To kick off the last full week of 2024, TVNewser looks back on some of the biggest departures, career relaunches, and shake-ups of this calendar year—and how they contributed to the larger climate of change around TV news.
January—March
- Medhi Hasan was the first prominent journalist to depart their outlet at the top of 2024. In January, the former MSNBC anchor announced that he would be exiting the network following the cancellation of The Medhi Hasan Show the previous November. Hasan later went independent by launching the Substack-based media organization Zeteo—a move that other Newsers would follow as the year unfolded.
- Former CBS Sunday Morning host Charles Osgood passed away at age 91 on Jan. 23, eight years after he retired from the program. Osgood’s soothing voice defined Sunday mornings for many viewers during his 22-year tenure on CBS and evoked a bygone era of broadcasting. “He was one of the best broadcast stylists and one of the last,” his friend and current CBS Sunday Morning host Jane Pauley observed in a statement.
- CNN began its transformational year under CEO Mark Thompson in February by overhauling its weekday morning schedule. Early Start was rebranded as CNN This Morning—with Phil Mattingly and Poppy Harlow departing the previous version of the latter show (Harlow left CNN entirely in April)—while CNN News Central moved earlier in the AM. Thompson would later outline his larger plans for the network, including a renewed emphasis on digital products.

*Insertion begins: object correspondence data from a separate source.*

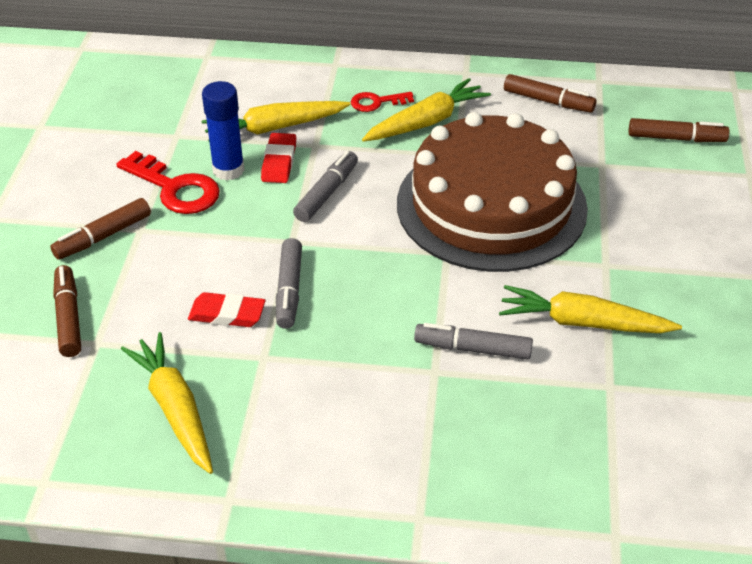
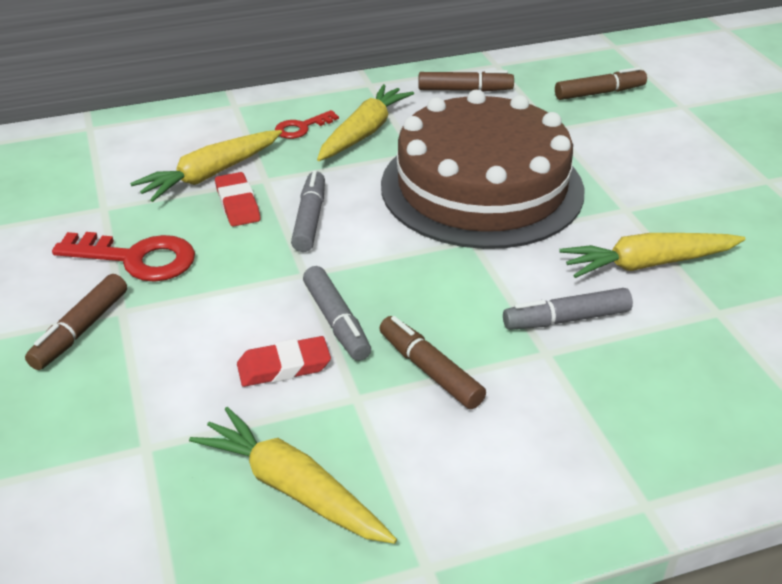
camera: 25 degrees left, 5 degrees down
(68, 317) = (91, 430): brown marker -> brown marker (429, 370)
(228, 170) = (186, 225): blue glue stick -> none

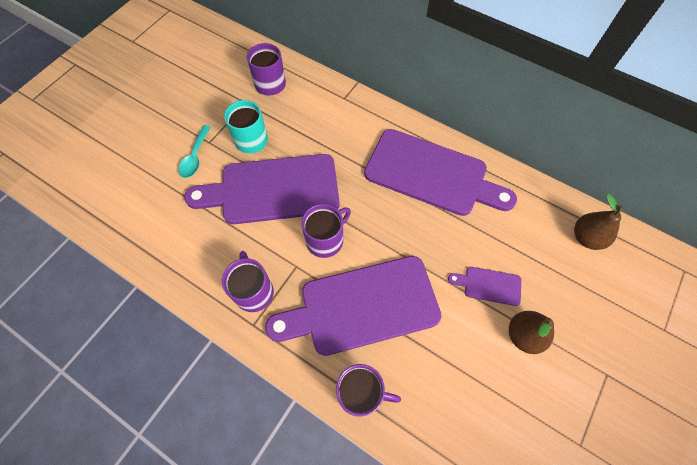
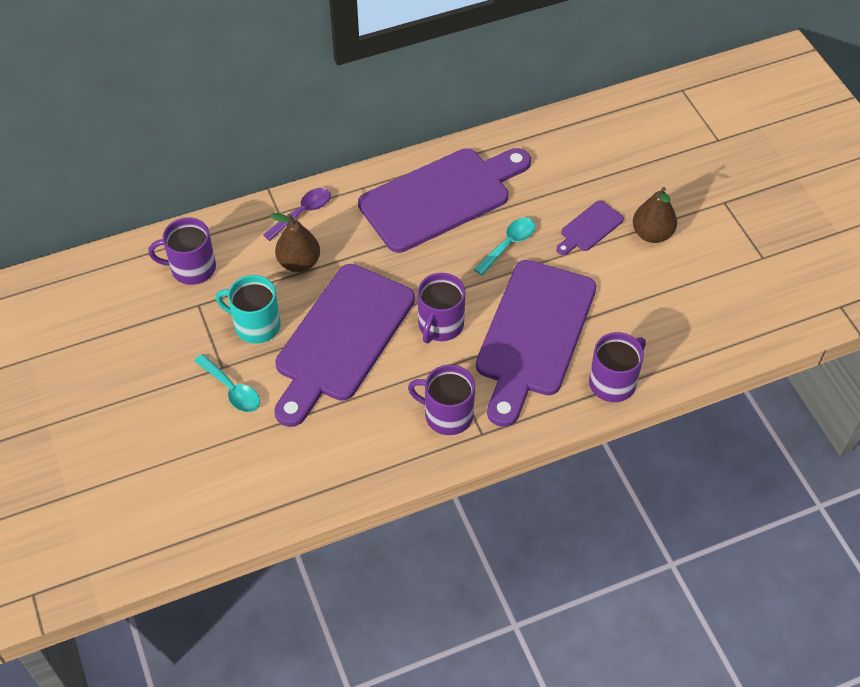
camera: 55 degrees left, 10 degrees down
(325, 240) = (440, 325): purple mug -> purple mug turned 150 degrees counterclockwise
(354, 109) = (302, 213): none -> purple spoon
(427, 240) = (508, 244): none -> turquoise spoon
(586, 237) = (602, 130): brown pear -> brown pear (299, 263)

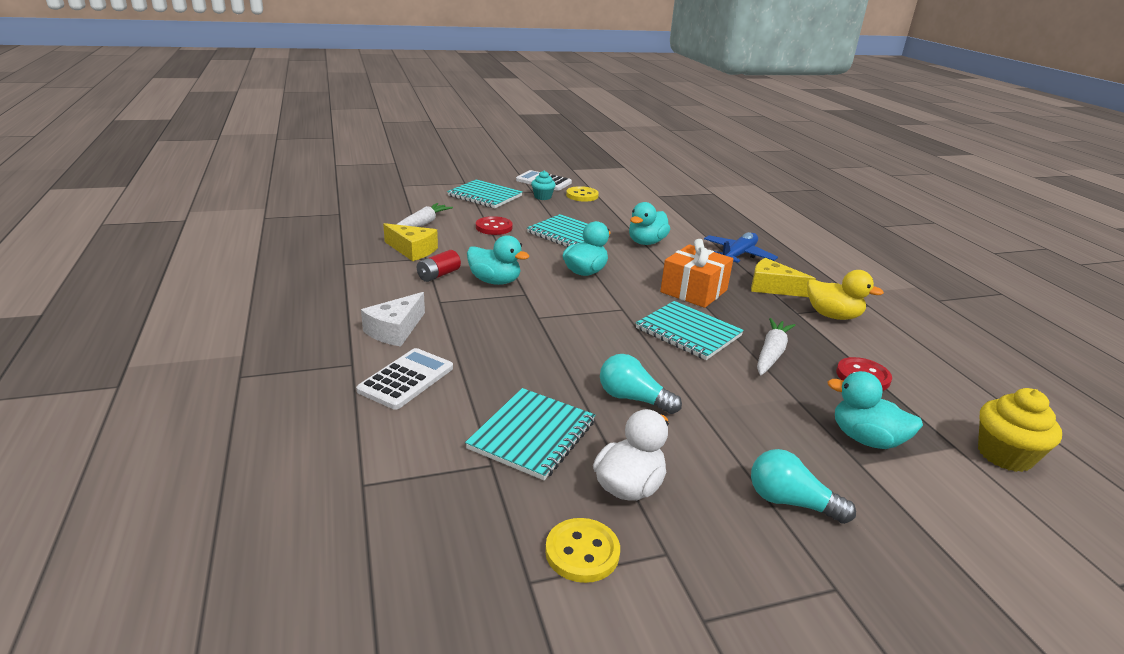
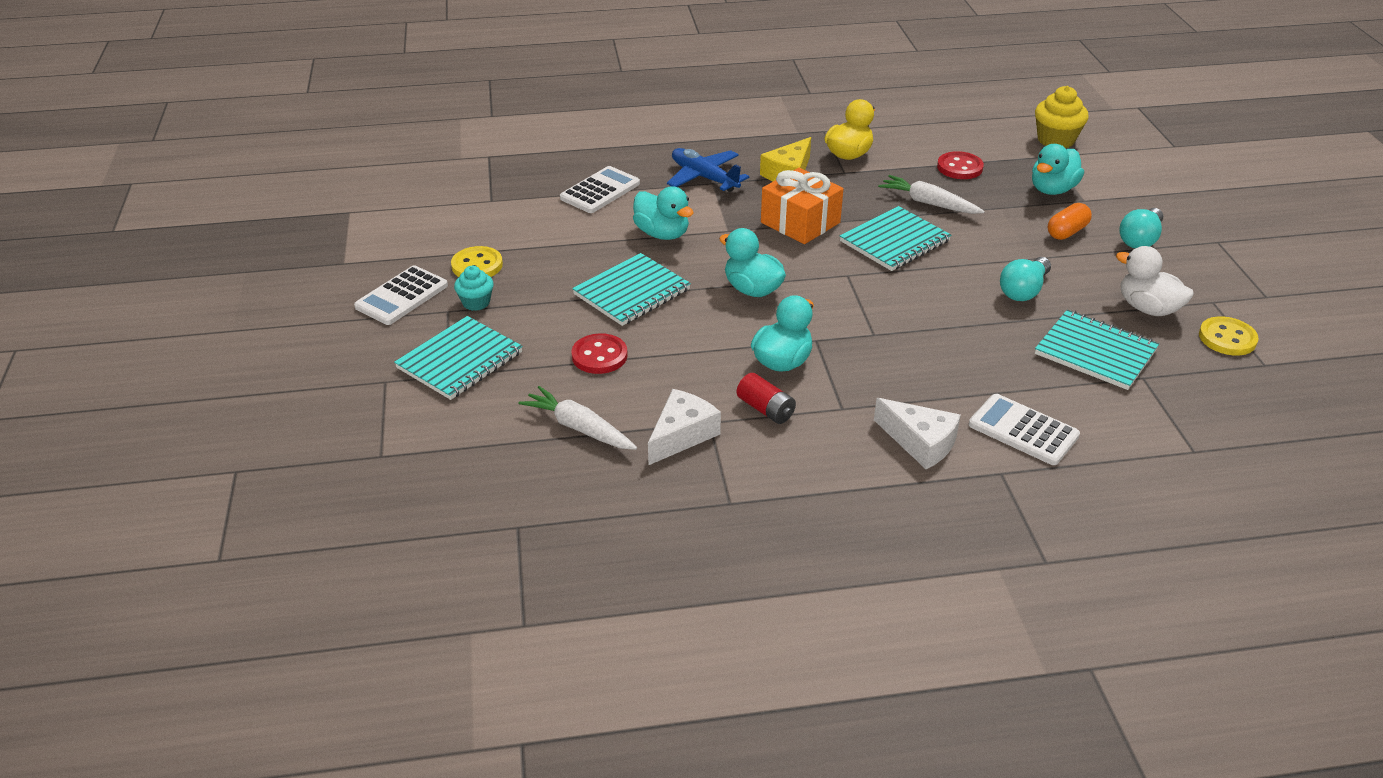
camera: 80 degrees left, 10 degrees up
(412, 250) = (682, 435): yellow cheese -> white cheese
(692, 223) = (600, 191): none -> white calculator
(771, 440) = (1067, 232): none -> orange capsule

- Elon Musk telegraphed his rightward shift early in the year, abruptly terminating former CNN anchor Don Lemon‘s much-heralded partnership with X, formerly Twitter. Lemon interviewed Musk ahead of the launch of The Don Lemon Show and asked questions that his new employer clearly didn’t care to answer. “We had a good conversation,” Lemon wrote after Musk cancelled his yet-to-debut series. “Clearly he felt differently.” Lemon deactivated his X account in November following the presidential election.
- In another short-lived tenure, former RNC chair and vocal Donald Trump supporter Ronna McDaniel was hired and then fired by NBC News in the span of five days in March. Her impending arrival created a furor among prominent MSNBC hosts—most notably Rachel Maddow—and swiftly led NBCUniversal Group Chairman Cesar Conde to cut ties with McDaniel. The incident reflected MSNBC’s attentiveness to its largely progressive audience as the election cycle kicked into gear.